Um dos destaques deste disco é a simbiose entre as vozes de ambos. Panda Bear no seu registo melódico mais habitual, mas Sonic Boom mudou a forma de estar, e passou a cantar mais cá em baixo.
SB — Sim. Eu não costumo cantar num tom tão grave, mas decidi fazê-lo, para haver algum contraste. Foi algo em que concordámos, porque cada uma das vozes faz a outra soar melhor por causa deste contraste… aumenta a energia. Mesmo nos meus discos, ponho sempre as faixas mais escuras ao lado das mais alegres, porque acabam por ficar exageradas por esse efeito. Fiquei surpreendido. Não foi algo que fiz facilmente… foi tipo “a sério? Cantar assim? Oh meu deus!”

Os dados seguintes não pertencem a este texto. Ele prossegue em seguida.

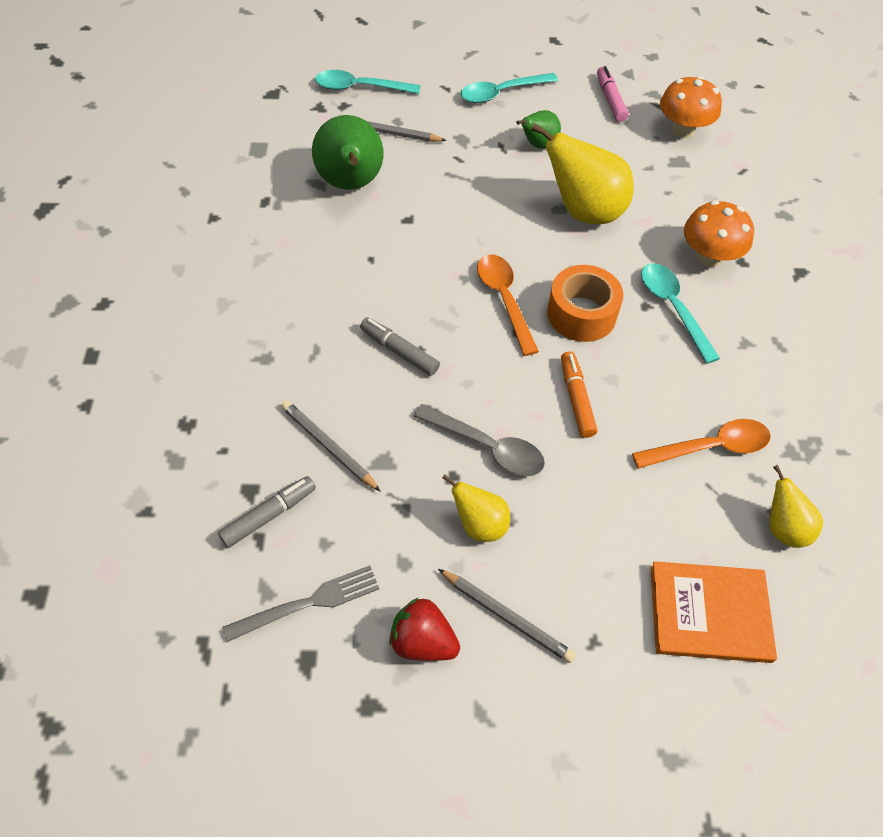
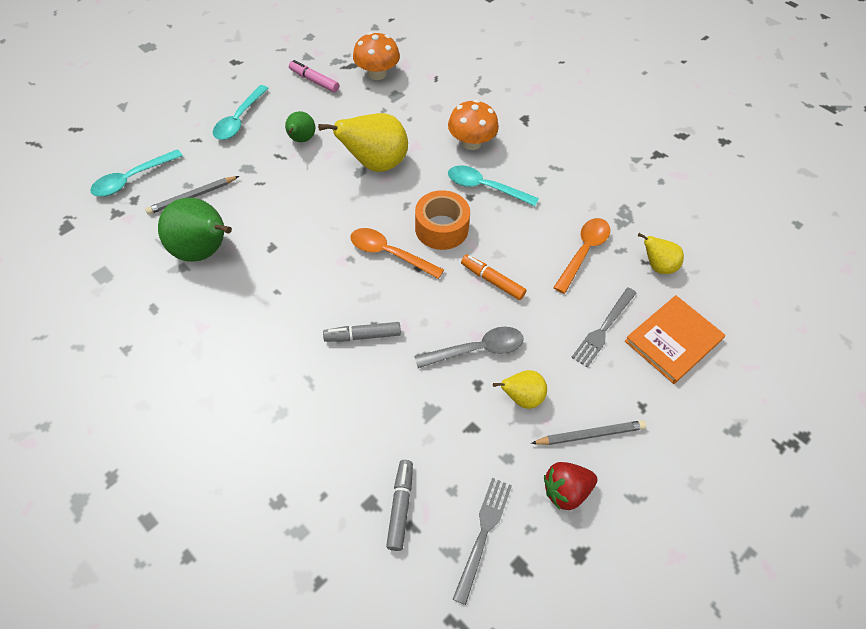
camera: 45 degrees left, 0 degrees up
(328, 446) = (387, 431): grey pencil -> none
(641, 536) = (603, 329): none -> grey fork

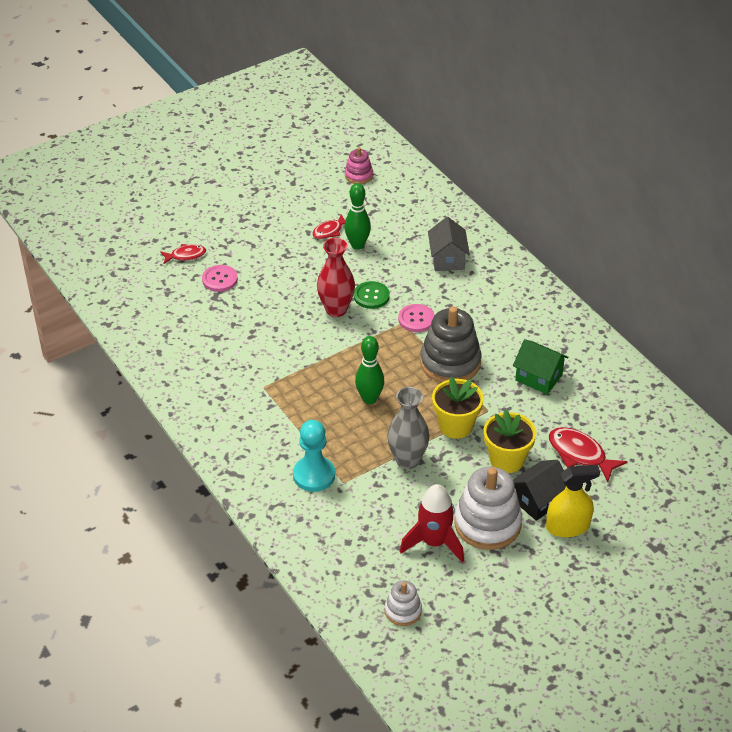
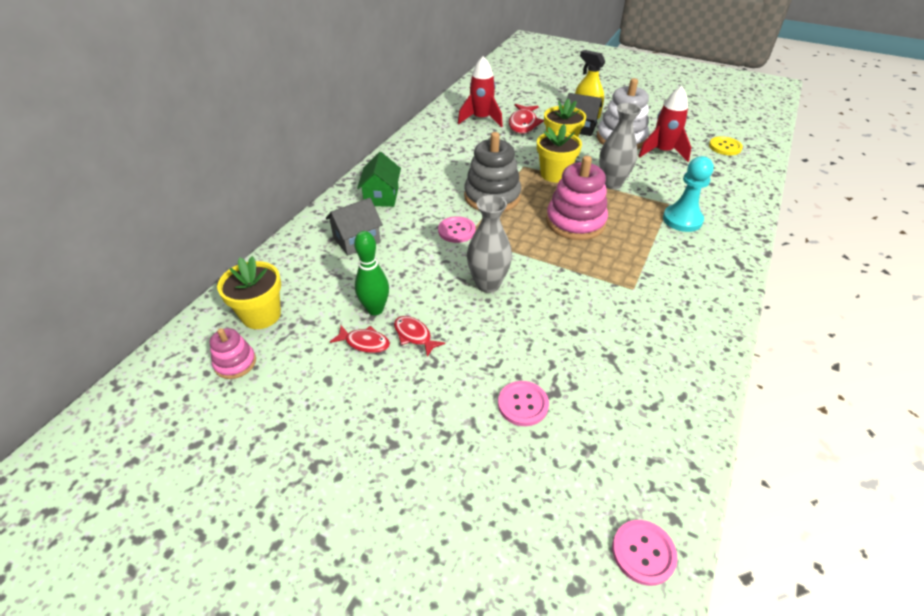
camera: 120 degrees left, 0 degrees up
(100, 281) = (643, 552): none -> pink button
(185, 255) = (509, 469): red fish -> red fish (414, 335)
(336, 309) = (488, 284): red vase -> grey vase
(369, 399) = (575, 222): green bowling pin -> pink stacking toy
(371, 296) = (448, 268): green button -> none
(396, 193) = (261, 315): none -> yellow flower pot
(403, 611) = (725, 147): white stacking toy -> yellow button
(538, 377) = (468, 155): green house -> green house (381, 196)
(615, 423) = (481, 119): none -> red rocket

PB — A mim soou-me logo bem. Não pensei que esta era uma maneira nova do Pete cantar… não estava a pensar em nada disso. Soava bem e continuámos a seguir nessa direção. Há uma espécie de simetria na forma como as pessoas cantam. Geralmente acontece com irmãos… há um nome para isso, mas não me lembro nesta altura… mas sinto que há uma vibração comum quando as pessoas se aproximam, e talvez seja isso que aconteceu comigo e com o Pete.
E o sítio em que o disco foi feito, influenciou o resultado final? O Noah é praticamente português, porque já cá vive há quase 20 anos, Pete mudou-se para cá em 2018. Foi por cá que eles passaram os tempos da pandemia. Há influências de Portugal neste disco?
SB — Muitas coisas, todos os dias. Há coisas que são tão diferentes… nesta altura já é muito difícil para qualquer um dos dois regressar aos nossos países de origem. É difícil. Há uma razão pela qual vivemos aqui. Ninguém ficou imune à pandemia, mesmo que vivesse numa ilha deserta. A única maneira de ficar imune era não saber nada sobre isso, mas a partir do momento em toda a gente tinha essa informação, é impossível. Foi um período muito interessante e fico feliz por temos conseguido fazer algo com uma energia positiva, o que é parte da nossa missão. O disco foi medicinal para nós nessa altura, e talvez possa ser também para quem o ouve.
E esta forma portuguesa de ser onde a tristeza está presente, mas onde também há alegria e vontade de ultrapassar os momentos piores. Foi uma ajuda durante este tempo de pandemia?
PB — Acho que sim. Parece-me que sim. Quando os meus amigos dos Estados Unidos me perguntaram como tinha sido enfrentar a pandemia aqui em Portugal, falei sempre naquilo que porventura terá tornado as coisas mais fáceis do que noutros sítios: o facto de toda a gente ter seguido o plano proposto, mesmo que por vezes pudesse não ser o melhor plano. Isso pode ser discutido, mas o facto de todos caminharem na mesma direção fez com que as coisas fossem tão fáceis quanto seria possível serem.
SB — E os políticos daqui… eu não sou grande fã de políticos, mas quando fazemos comparações com Donald Trump ou Boris Johnson, aqui havia muito mais sanidade, sensibilidade e inteligência, comparando com a loucura de outros sítios. Tenho a certeza que isso tornou as coisas mais fáceis. Preferia estar aqui do que em qualquer outro sítio onde isto estivesse a acontecer. Mesmo que não pudéssemos escapar, aqui foi melhor.
Até mesmo quando recebeste cá os Iceage para gravar o disco deles, mostraram-se encantados com isto…
SB — Sim. Eles adoram estar em Lisboa. Acho que todas as pessoas que conheço adoram Portugal.
PB — Sim. Ninguém que eu conheça que tenha cá vindo diz “este sítio é estranho, não gosto disto”.
Tendo este disco corrido tão bem, é de esperar que voltem a fazer mais trabalhos como este?
PB — Penso que sim. Ninguém sabe o que o futuro tem reservado, mas acho que ambos gostaríamos de continuar a imaginar coisas em conjunto.